**Extract:**
In her mid-twenties, as her first marriage was coming apart, Francine Prose spent a few winters with friends in San Francisco: a refuge from responsibility in a city in decline. Reading her memoir of this period, 1974: A Personal History—especially a section about her evolving interpretations of Hitchcock’s Vertigo—reminded me of a Joan Brown painting from that year titled Golden Gate Bridge, in which a simplified version of the north side of the bridge throws its warped shadow over Hawk Hill in the Marin Headlands, opposite Fort Point, where Vertigo’s drowning scene was filmed.1 The contrast between the candy-orange bridge tower and its shadow splayed across the rocks like a jumper’s body captures the mood of the Bay Area at the time. “The Summer of Love was over, and no one had swept up after the party,” Prose writes with characteristic pith. Meth was on the rise. Police were struggling to solve the Zebra murders—stopping and questioning black men on the street after a string of terrifying, random, apparently racially motivated killings of white people.

**Complete the following:**
[A] Translate into Spanish this sentence from the passage on Francine Prose's memoir: "The contrast between the candy-orange bridge tower and its shadow splayed across the rocks like a jumper’s body captures the mood of the Bay Area at the time."
[B] Take the passage on Francine Prose's San Francisco memoir further, picking up after its last sentence.
The lines after this point are separate material with no connection to the passage on Francine Prose's memoir.

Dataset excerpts

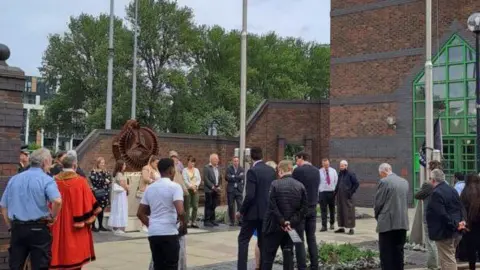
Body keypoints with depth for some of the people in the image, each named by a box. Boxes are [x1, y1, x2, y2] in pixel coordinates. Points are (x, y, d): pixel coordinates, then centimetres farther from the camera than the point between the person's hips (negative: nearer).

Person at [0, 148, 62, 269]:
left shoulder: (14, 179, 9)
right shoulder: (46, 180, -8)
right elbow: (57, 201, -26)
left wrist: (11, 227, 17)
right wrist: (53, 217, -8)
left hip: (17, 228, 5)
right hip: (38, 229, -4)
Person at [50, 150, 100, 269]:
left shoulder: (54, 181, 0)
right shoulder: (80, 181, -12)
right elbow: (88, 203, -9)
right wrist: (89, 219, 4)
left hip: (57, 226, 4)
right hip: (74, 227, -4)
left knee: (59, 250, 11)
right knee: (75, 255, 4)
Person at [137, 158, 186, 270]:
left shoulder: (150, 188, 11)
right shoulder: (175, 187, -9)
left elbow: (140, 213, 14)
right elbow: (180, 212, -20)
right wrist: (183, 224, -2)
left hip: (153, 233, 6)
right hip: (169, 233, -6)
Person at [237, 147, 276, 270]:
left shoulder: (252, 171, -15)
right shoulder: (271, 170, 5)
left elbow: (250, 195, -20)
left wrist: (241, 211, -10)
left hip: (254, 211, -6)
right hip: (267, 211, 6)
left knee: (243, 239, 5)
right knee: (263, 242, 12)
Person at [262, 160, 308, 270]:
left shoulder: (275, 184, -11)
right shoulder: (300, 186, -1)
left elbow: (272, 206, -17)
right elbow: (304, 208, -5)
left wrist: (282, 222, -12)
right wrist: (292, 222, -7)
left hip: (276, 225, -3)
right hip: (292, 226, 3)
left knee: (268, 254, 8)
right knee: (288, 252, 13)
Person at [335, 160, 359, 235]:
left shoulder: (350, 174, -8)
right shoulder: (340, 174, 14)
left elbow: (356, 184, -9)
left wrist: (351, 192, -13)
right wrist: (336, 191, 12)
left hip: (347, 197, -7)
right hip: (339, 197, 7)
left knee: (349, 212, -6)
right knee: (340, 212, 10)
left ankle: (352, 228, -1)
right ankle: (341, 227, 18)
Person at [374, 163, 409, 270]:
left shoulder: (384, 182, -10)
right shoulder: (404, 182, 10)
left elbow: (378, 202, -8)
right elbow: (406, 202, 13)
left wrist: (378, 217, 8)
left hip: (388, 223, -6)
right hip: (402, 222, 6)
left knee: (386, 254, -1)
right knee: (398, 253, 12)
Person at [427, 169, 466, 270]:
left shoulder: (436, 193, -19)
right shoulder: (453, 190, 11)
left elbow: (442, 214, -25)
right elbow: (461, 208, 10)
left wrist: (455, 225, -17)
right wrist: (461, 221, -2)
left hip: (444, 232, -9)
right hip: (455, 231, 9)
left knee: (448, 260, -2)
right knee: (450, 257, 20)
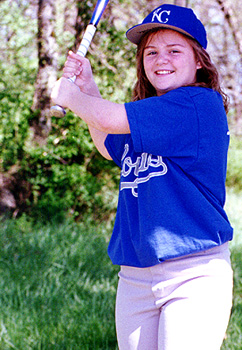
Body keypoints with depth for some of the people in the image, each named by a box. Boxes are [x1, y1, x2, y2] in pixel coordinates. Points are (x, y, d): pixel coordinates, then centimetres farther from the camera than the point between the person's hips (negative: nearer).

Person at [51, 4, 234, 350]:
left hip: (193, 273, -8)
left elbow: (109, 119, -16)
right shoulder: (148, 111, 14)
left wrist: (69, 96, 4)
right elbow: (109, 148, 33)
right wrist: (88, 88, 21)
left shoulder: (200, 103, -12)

**Results of the tasks:**
[A] El contraste entre la torre del puente, de color naranja caramelo, y su sombra desparramada sobre las rocas como el cuerpo de quien se ha arrojado al vacío capta el ánimo del Área de la Bahía en aquella época.

[B]
Having exemplified freedom, experiment, and excess for decades, San Francisco had further to fall than most cities, but the slump was everywhere. “If the late ’60s were about believing in the possibility of fundamental change,” Prose writes, “the 1970s were about the dawning realization that the changes we’d wanted weren’t going to happen.” Disappointment is a difficult feeling to convey over the course of a book-length memoir, a vapor that can condense and sink the narrative. Prose counters this with close focus—we always want to look where she directs us—and an intimate type of insouciance: think of Patti Smith in her white shirt, photographed by Robert Mapplethorpe, or Dick Cavett crossing his legs and nodding.
In the city, Prose relished her friends’ company and the artists and musicians who dropped by their bright second-floor flat on Parnassus Avenue, not far from the gritty allure of the Haight:
Behind our backyard a lushly forested hill rose up to the Langley Porter Psychiatric Institute. I liked telling people that I lived on the grounds of a mental asylum, especially after I felt sane enough so that it seemed like a joke and not a disguised cry for help.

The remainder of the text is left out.